Demis Volpi ist seit Beginn der Spielzeit 2020/21 Ballettdirektor und Chefchoreograph des Balletts am Rhein und damit Nachfolger von Martin Schläpfer. Bis 2017 war er Hauschoreograf des Stuttgarter Balletts. Die Zuschauer kennen ihn zum Beispiel von seinem gefeierten ersten Handlungsballett „Krabat“ von 2013. Auch als Opernregisseur trat er in Erscheinung und inszenierte in Koproduktion der Staatsoper Stuttgart, des Stuttgarter Balletts und der John Cranko Schule 2017 Benjamin Brittens „Tod in Venedig“. Der mehrfach ausgezeichnete Choreograf (2014 erhielt er zum Beispiel den Deutschen Tanzpreis Zukunft, 2019 bei der Konex Award Preisverleihung in Buenos Aires das Merit Diploma) hat außerdem für mehrere amerikanische Kompanien wie für das American Ballet Theatre und das Ballet de Santiago de Chile Choreografien geschaffen.
Sein aktuelles Stück „Geschlossene Spiele“ fußt auf dem Stück „Nada a Pehuajó“ von Julio Cortázar, das auf absurde Weise die Militärdiktatur von J. R. Videla auseinandernimmt.
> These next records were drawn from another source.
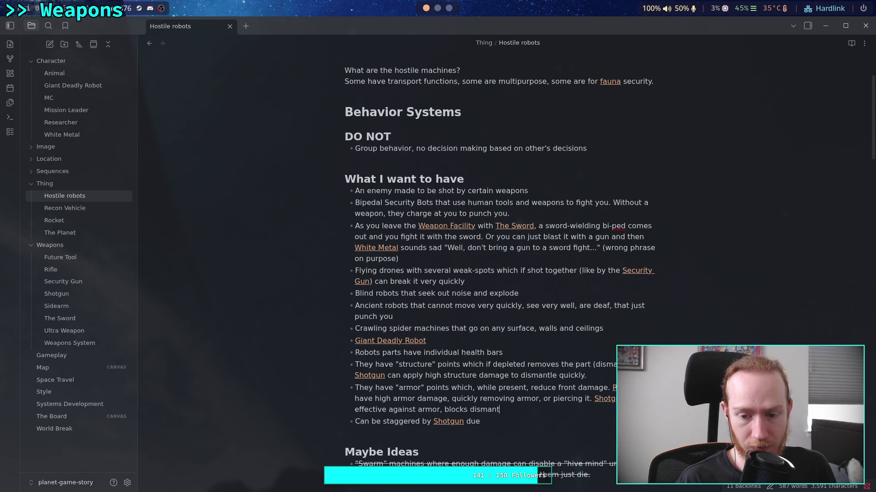
{"action": "type", "text": "le, but"}
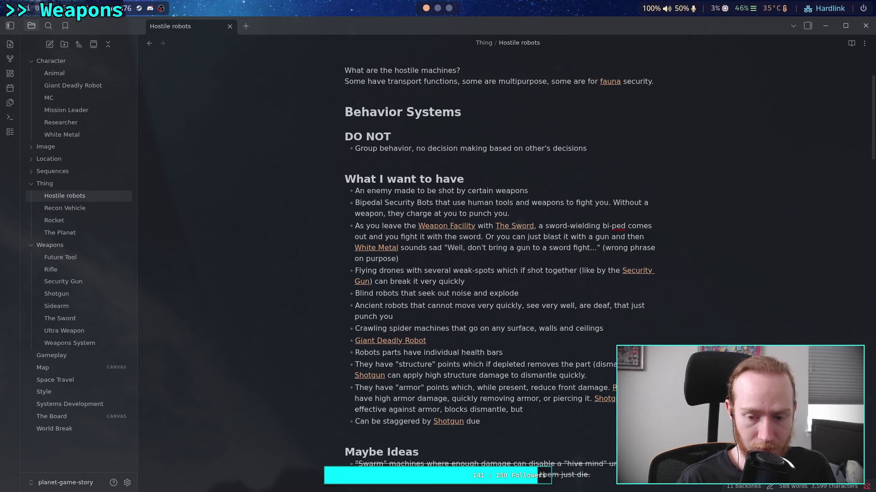
{"action": "type", "text": " does sta"}
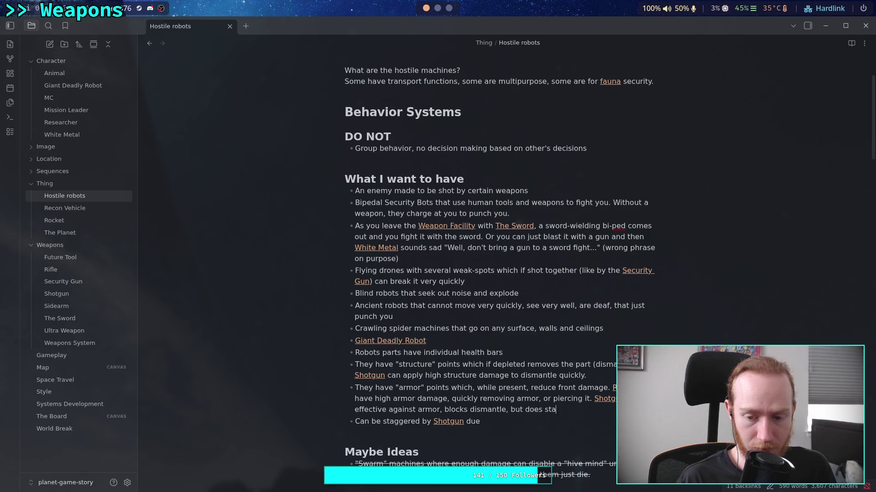
{"action": "type", "text": "gger armor."}
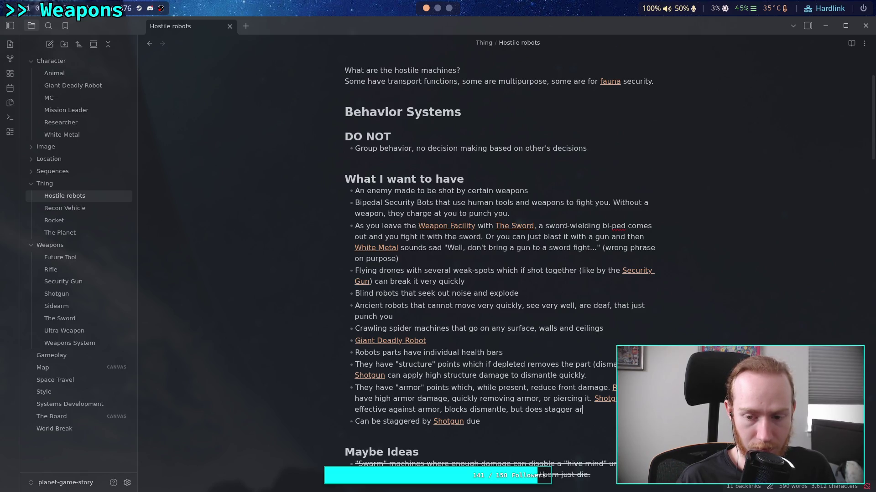
{"action": "left_click", "coordinate": [482, 421]}
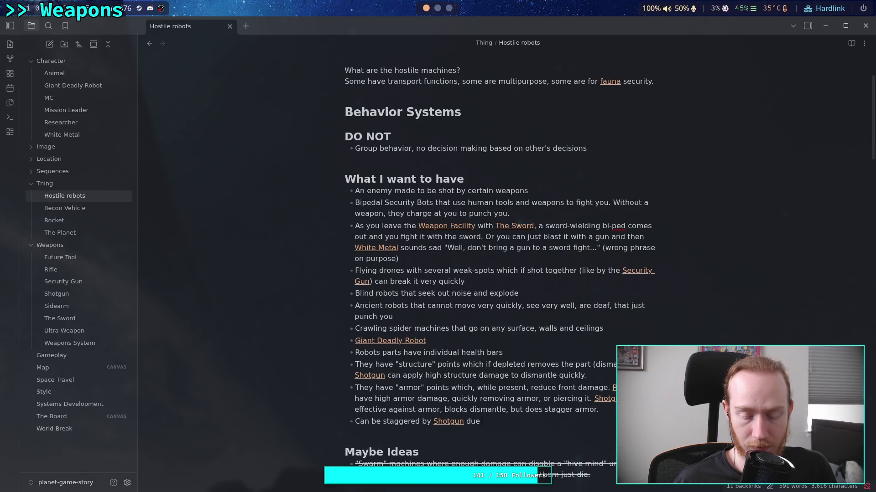
- Finish the stagger bullet as "Can be staggered by Shotgun due to impact force."
{"action": "type", "text": "to "}
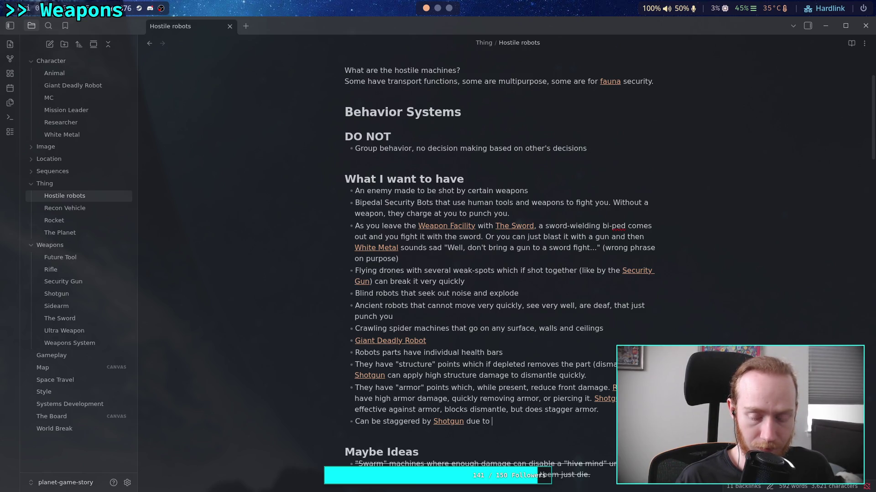
{"action": "type", "text": "forc"}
Wie ist das Team auf das ungewöhnliche Stück verfallen? „Wir hatten bereits vorher oft über den magischen Realismus gesprochen“, erinnert sich der Dramaturg Maurice Lenhard. Der in Argentinien gebürtige Demis Volpi dachte an Jorge Luis Borges, Lenhard brachte Julio Cortázar ins Spiel. Dann stießen sie auf „Nada a Pehuajó“. „Nach ein paar Seiten war mir schnell klar, dass das etwas sein könnte“, so Lenhard. Als das Stück sie auf Anhieb zu einer dreistündigen Diskussion anregte, waren sich Volpi, er, die Bühnenbildnerin Heike Scheele und Katharina Schlipf, die schon Krabat ausgestattet hatte und sich für die Kostüme verantwortlich zeichnet, sicher.
Die Bühne von Heike Scheele mit Holzvertäfelungen, einer Bahnhofsuhr und einer ausgeklügelten Beleuchtung durch versteckte Neonröhren ist in einem ungewissen Nirgendwo angesiedelt und könnte nicht umsonst auch für andere Räume und Zeiten stehen. „Cortázar hat das Stück vor dem Hintergrund jahrzehntelanger Militärdiktaturen in Argentinien (und anderen Ländern Südamerikas) geschrieben. Dass wir vor einem Abrutschen in autoritäre, rechtspopulistische Regierungen nicht hundertprozentig gefeit sind, haben die letzten Jahre ja erschreckend eindrücklich bewiesen“, meint Lenhard.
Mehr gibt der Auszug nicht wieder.